It’s an approach she’s taken pretty consistently since breaking up with her label and it seems to serve her well. The theory is that it’s more important to get long term fans than short term profits, those fans will pay back your investment in them tenfold at a later date. It’s an admirable policy if you can afford it and given the success of her Kickstarter project (with over $1.1 million raised) it seems to be working but I was reading through Amanda’s Tumblr site a few days ago and came across a post that, frankly, made me sad.
You can read the whole thing here (look for the first comment from Thom Martin) but here are the relevant bits.
“…it’s about perceived value. I have TBs of music. Mostly “free”. I’ve bought music online because I exhausted every way to try to download it free…Make me, the typical Gen-X-er give you money after the music is already out by sending me something useful like a AFP wine-opener with USB flash-memory containing the songs in FLAC, labeled properly and a poster and I’ll start paying $10+ for albums again.”

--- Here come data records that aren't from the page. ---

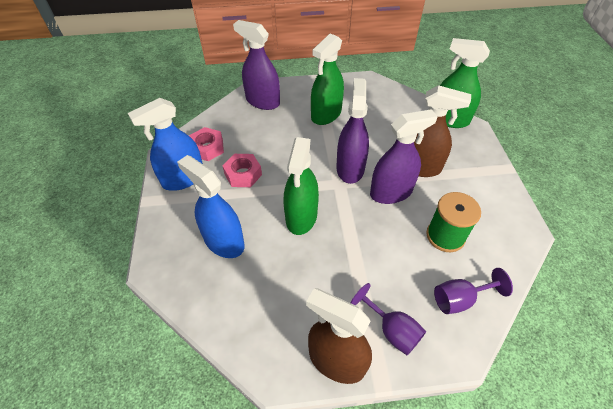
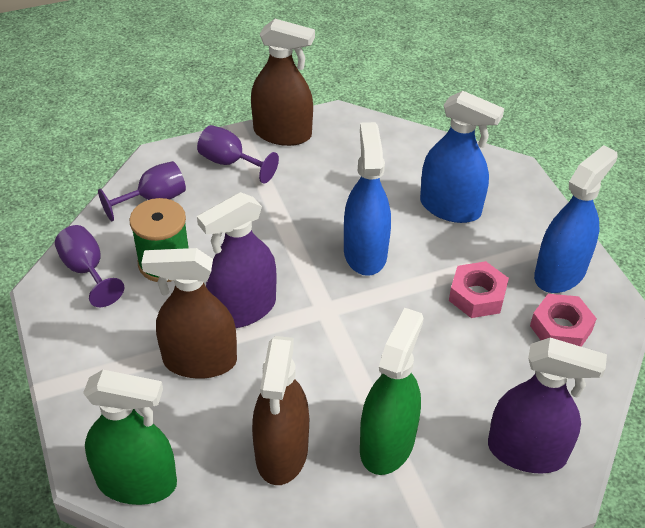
camera: 165 degrees right, 5 degrees down
green spray bottle [284,137,319,235] -> blue spray bottle [344,122,391,276]
purple spray bottle [336,78,369,184] -> none
none -> purple goblet [55,225,124,307]
none -> brown spray bottle [252,336,309,485]

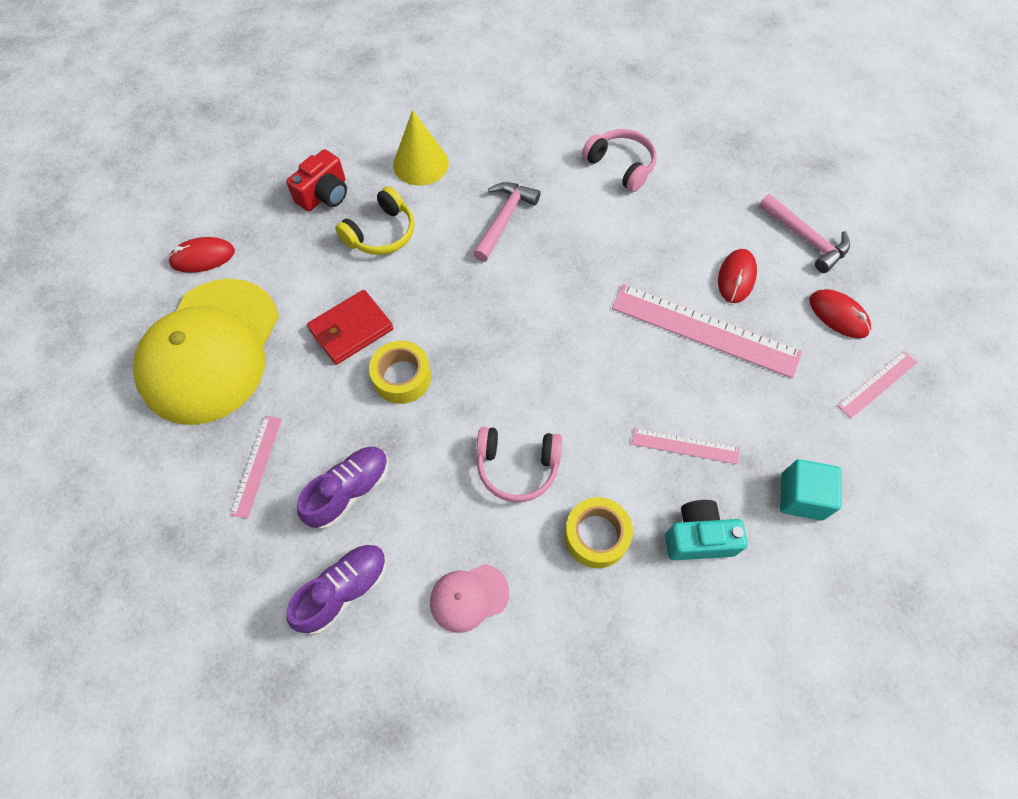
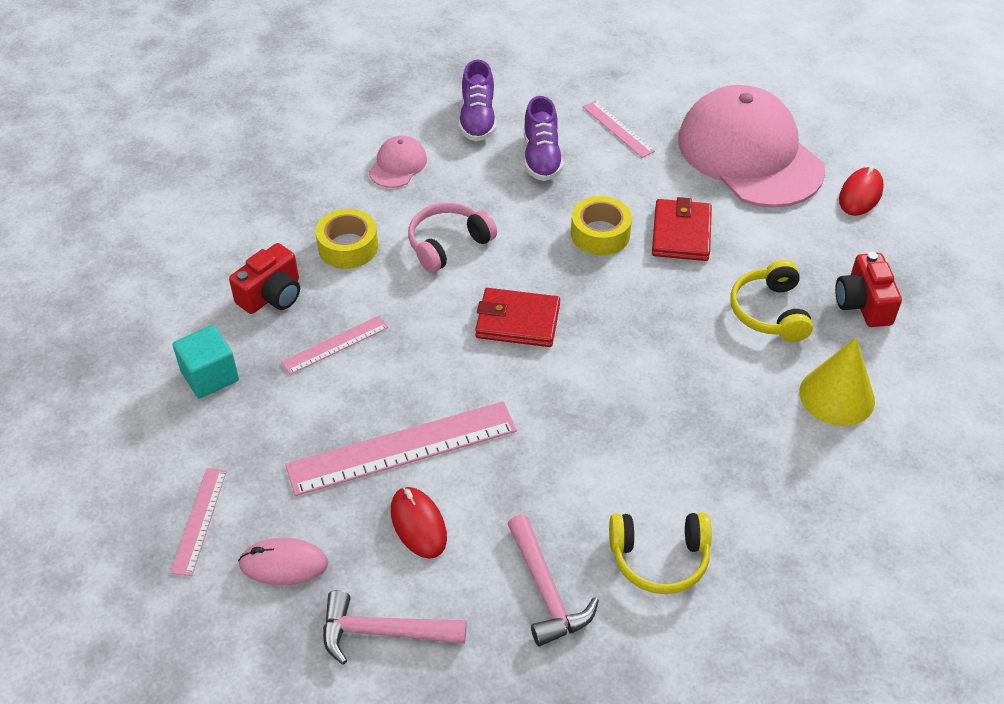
camera: 135 degrees right, 15 degrees down
yellow cap [133,279,279,425] -> pink cap [678,85,825,208]
pink hammer [473,182,540,262] -> pink hammer moved to [508,514,599,647]
pink headphones [582,129,656,192] -> yellow headphones [609,512,712,594]
turquoise camera [665,500,748,560] -> red camera [229,243,300,314]
red mouse [810,289,871,338] -> pink mouse [238,538,328,585]
none -> red wallet [475,288,560,347]

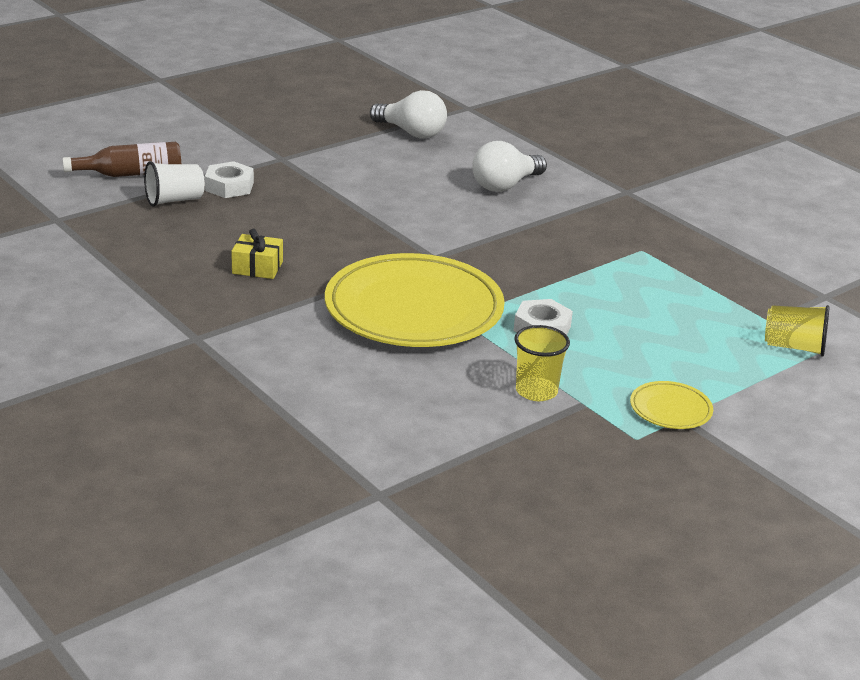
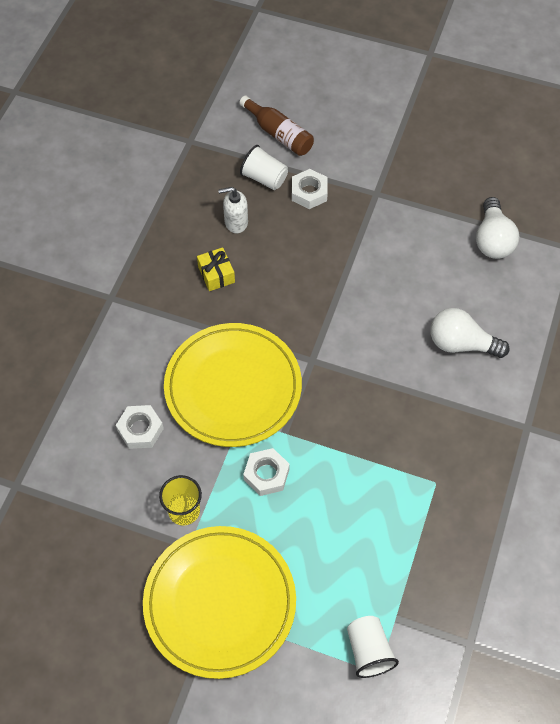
camera: 60 degrees right, 30 degrees up
yellow plate [630,381,713,429] -> yellow plate [143,526,296,679], size x2.38
yellow cup [765,305,830,357] -> white cup [347,616,399,678]
none -> white nut [116,405,164,449]
none -> white soap dispenser [218,187,248,233]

Ignoring the legalities of “free” music, the idea that music itself, with all the talent, creativity and raw effort that goes into it has no perceived value but a USB wine-opener does is horrifying to me. Again, it’s this idea that the delivery method of a piece of art somehow affects its value. It’s an attitude that’s becoming more and more prevalent and as someone who grew up paying for their books, music, movies and videogames (the horror!), I find it extremely depressing that so many people are unable to make the connection between paying the people creating art and the existence of that art in the first place. If that’s the attitude of a “typical” Gen-X-er I need to find a way to change my birth date.